Thanks to a link on John Dixon's blog, I found myself reading through some posts on the Carmarthenshire Planning Problems blog. I came across this:
Pickets and the Prince; Contrast in a Small Town
Driving through Llandovery this morning I was struck by a sharp contrast. Just past the supermarket was a huddle of cold postmen and women, picketing outside the sorting office, trying to preserve their jobs, get few more quid, have better working conditions and whatever else. I expect they would rather be inside working, or off in their vans fending off sheepdogs and wading through mud.
A few hundred yards further on I met a queue of traffic at the level crossing. Normally the wait is about 30 seconds as the single carriage train passes through. This time the wait was longer. Then I realised it was the 'Royal Train', eight or more carriages long (I couldn't tell exactly as it seemed to stretch the entire length of Llandovery).
How bizarre, why on earth is this enormous train needed to transport one man, Prince Charles? The massed police presence, complete with helicopter, enures a continuing royal carbon footprint roughly the size of Wales. It rather cancels out the noble efforts of the 'organic' mattress factory he went to visit.
I simply smiled and thought nothing more of it ... until, by some wonderful quirk of serendipity, I saw this in the Times:
Sporting 'anonymous' headscarf, Queen catches the 10.45 to Kings Lynn
It is a relatively little known fact that when the Queen travels to Norfolk for her Christmas break, she travels by scheduled train.

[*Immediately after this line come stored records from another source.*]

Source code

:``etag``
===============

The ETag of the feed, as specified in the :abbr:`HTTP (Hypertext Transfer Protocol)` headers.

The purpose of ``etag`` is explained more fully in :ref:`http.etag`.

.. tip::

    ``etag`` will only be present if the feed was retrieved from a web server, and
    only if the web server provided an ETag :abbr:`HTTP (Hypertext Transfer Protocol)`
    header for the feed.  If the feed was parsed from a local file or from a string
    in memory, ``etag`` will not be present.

... it is a regular service used by regular passengers. No helicopters for her, or chartered flights. Although this has been her chosen mode of Christmas travel for a few years now, this was the first year that Buckingham Palace has allowed the press to take a photographic record of the event.
I have to admit that the woman has gone up in my estimation. I certainly don't believe in a monarchy, but if that's what people want it is certainly better to have a monarch who behaves in this way than a successor who behaves in the way he does.
Whatever the opinions of the current Head of State are, she manages to do a fairly good job of keeping them to herself. That at least makes the unfairness of a hereditary Head of State bearable. Her son, in complete contrast, can't help but make his opinions known on any subject that enters his head ... and, much worse, seeks to use a position that he hasn't earned and has done nothing to deserve to influence political decisions. He's done it repeatedly in the past, and he's still doing it now. There is no place for that in a democracy.
So I wish his mother a long and happy life ... at least into the early 2020s, by which time I fully expect we will have decided to be an independent nation. When we've done that, we'll be in a position to decide what sort of Head of State we want. The Black Prince had a certain ring to it, and the Black Adder was at least funny ... but the Black Spider! Do we have so little self-respect?